[Start of Attachment]

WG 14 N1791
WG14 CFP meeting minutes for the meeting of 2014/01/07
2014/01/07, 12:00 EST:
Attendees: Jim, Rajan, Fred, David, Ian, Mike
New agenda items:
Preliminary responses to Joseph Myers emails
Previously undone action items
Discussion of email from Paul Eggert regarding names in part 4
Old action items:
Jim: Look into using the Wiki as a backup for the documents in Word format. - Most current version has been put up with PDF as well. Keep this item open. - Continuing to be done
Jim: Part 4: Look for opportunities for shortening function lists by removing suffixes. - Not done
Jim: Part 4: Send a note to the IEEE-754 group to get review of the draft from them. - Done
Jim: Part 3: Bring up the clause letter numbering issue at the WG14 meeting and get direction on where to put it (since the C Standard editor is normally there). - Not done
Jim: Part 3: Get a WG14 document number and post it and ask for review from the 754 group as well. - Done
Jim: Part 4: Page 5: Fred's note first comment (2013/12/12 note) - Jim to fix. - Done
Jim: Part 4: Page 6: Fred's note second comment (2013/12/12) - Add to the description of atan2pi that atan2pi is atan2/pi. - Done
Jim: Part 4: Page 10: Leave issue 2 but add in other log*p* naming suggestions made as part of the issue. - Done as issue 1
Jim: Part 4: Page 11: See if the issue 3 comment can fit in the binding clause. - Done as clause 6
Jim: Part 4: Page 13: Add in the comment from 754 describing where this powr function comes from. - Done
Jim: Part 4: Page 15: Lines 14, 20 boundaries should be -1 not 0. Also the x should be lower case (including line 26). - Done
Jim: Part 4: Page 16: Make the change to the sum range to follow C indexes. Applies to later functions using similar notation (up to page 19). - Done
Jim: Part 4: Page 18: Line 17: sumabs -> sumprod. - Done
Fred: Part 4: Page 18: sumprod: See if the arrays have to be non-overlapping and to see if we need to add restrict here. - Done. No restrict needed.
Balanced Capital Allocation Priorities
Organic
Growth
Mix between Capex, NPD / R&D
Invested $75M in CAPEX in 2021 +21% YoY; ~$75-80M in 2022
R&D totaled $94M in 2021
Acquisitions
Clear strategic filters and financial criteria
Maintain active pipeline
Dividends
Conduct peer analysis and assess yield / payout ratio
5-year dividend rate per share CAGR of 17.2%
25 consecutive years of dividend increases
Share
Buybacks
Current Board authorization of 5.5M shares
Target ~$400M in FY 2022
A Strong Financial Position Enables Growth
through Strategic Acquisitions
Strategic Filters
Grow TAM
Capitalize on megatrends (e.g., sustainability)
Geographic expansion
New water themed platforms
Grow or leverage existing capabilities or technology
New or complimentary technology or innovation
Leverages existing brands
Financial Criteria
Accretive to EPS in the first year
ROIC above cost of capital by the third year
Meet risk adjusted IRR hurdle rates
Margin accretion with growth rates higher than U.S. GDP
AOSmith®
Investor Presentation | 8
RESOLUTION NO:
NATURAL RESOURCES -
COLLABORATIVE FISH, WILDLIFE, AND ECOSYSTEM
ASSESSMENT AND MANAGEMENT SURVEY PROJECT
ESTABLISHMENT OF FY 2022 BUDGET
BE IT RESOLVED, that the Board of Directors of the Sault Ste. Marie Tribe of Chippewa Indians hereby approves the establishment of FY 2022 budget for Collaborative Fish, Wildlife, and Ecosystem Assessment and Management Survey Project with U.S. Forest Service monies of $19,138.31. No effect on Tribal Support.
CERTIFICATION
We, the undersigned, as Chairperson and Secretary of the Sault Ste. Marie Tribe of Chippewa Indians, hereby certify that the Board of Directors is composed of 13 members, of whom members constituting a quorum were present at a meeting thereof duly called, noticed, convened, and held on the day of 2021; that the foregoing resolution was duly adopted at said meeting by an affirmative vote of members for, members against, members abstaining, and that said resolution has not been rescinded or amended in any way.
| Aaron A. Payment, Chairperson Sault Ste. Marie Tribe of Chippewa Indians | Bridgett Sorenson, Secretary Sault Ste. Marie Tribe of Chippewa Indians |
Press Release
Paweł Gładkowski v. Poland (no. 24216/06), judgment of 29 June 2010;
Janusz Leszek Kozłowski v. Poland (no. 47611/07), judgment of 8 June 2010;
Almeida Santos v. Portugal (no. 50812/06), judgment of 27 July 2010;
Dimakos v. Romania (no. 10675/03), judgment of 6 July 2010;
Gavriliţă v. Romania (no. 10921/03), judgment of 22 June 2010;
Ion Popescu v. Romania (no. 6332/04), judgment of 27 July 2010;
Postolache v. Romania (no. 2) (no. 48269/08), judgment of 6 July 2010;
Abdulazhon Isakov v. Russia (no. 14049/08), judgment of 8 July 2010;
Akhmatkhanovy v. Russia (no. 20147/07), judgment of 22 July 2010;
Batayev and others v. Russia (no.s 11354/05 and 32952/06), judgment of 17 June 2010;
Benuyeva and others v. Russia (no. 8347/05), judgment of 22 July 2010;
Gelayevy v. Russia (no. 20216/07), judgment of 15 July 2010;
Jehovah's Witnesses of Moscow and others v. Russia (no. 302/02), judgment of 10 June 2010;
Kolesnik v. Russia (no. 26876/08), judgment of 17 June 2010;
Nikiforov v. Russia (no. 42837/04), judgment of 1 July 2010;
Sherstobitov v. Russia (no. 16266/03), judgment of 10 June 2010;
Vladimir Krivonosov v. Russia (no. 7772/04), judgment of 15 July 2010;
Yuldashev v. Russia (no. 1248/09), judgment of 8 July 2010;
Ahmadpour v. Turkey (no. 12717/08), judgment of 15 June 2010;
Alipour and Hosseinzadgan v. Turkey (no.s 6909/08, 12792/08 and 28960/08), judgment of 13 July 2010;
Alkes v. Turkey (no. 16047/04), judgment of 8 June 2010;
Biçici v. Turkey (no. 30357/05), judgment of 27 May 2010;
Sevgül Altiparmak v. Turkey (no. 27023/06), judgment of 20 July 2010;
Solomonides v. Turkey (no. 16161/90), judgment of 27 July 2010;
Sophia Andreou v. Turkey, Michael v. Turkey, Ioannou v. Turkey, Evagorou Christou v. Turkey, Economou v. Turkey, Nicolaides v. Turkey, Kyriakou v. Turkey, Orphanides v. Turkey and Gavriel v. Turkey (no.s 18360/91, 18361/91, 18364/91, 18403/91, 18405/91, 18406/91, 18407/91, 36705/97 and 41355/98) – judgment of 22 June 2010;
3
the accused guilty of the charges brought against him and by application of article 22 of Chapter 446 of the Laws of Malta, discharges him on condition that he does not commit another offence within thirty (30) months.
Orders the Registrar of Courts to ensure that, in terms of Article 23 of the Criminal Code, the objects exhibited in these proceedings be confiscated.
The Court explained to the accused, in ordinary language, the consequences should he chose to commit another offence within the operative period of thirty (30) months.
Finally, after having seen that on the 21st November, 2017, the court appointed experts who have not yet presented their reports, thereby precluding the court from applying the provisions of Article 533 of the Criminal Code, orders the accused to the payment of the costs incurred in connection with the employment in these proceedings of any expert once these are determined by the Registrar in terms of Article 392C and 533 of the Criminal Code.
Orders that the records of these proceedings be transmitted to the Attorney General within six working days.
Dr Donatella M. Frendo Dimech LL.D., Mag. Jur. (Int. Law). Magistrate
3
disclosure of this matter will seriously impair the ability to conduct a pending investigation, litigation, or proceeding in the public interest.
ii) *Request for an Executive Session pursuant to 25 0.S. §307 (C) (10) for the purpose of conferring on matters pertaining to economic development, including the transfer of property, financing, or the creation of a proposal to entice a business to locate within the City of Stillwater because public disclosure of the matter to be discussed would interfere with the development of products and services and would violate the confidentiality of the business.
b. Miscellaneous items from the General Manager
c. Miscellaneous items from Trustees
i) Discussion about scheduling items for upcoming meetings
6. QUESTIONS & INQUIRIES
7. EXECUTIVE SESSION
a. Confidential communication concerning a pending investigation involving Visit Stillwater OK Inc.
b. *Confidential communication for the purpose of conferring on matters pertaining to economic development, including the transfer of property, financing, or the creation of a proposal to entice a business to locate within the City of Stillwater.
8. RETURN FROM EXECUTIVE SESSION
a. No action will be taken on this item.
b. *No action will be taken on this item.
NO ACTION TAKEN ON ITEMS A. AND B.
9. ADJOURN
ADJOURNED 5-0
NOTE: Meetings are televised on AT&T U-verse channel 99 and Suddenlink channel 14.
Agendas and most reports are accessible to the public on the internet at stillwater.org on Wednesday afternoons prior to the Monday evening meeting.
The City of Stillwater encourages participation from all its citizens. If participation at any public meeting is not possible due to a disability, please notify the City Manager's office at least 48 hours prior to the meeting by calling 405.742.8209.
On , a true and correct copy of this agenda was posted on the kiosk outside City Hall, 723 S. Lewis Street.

[End of Attachment]

-- ABOUT THIS EXERCISE --
Of all the entries above, output exactly the lines between the one holding "Janusz Leszek Kozłowski" and the one holding "Ahmadpour v. Turkey", inclusive.

-- RESULT FOR THIS EXERCISE --
Janusz Leszek Kozłowski v. Poland (no. 47611/07), judgment of 8 June 2010;
Almeida Santos v. Portugal (no. 50812/06), judgment of 27 July 2010;
Dimakos v. Romania (no. 10675/03), judgment of 6 July 2010;
Gavriliţă v. Romania (no. 10921/03), judgment of 22 June 2010;
Ion Popescu v. Romania (no. 6332/04), judgment of 27 July 2010;
Postolache v. Romania (no. 2) (no. 48269/08), judgment of 6 July 2010;
Abdulazhon Isakov v. Russia (no. 14049/08), judgment of 8 July 2010;
Akhmatkhanovy v. Russia (no. 20147/07), judgment of 22 July 2010;
Batayev and others v. Russia (no.s 11354/05 and 32952/06), judgment of 17 June 2010;
Benuyeva and others v. Russia (no. 8347/05), judgment of 22 July 2010;
Gelayevy v. Russia (no. 20216/07), judgment of 15 July 2010;
Jehovah's Witnesses of Moscow and others v. Russia (no. 302/02), judgment of 10 June 2010;
Kolesnik v. Russia (no. 26876/08), judgment of 17 June 2010;
Nikiforov v. Russia (no. 42837/04), judgment of 1 July 2010;
Sherstobitov v. Russia (no. 16266/03), judgment of 10 June 2010;
Vladimir Krivonosov v. Russia (no. 7772/04), judgment of 15 July 2010;
Yuldashev v. Russia (no. 1248/09), judgment of 8 July 2010;
Ahmadpour v. Turkey (no. 12717/08), judgment of 15 June 2010;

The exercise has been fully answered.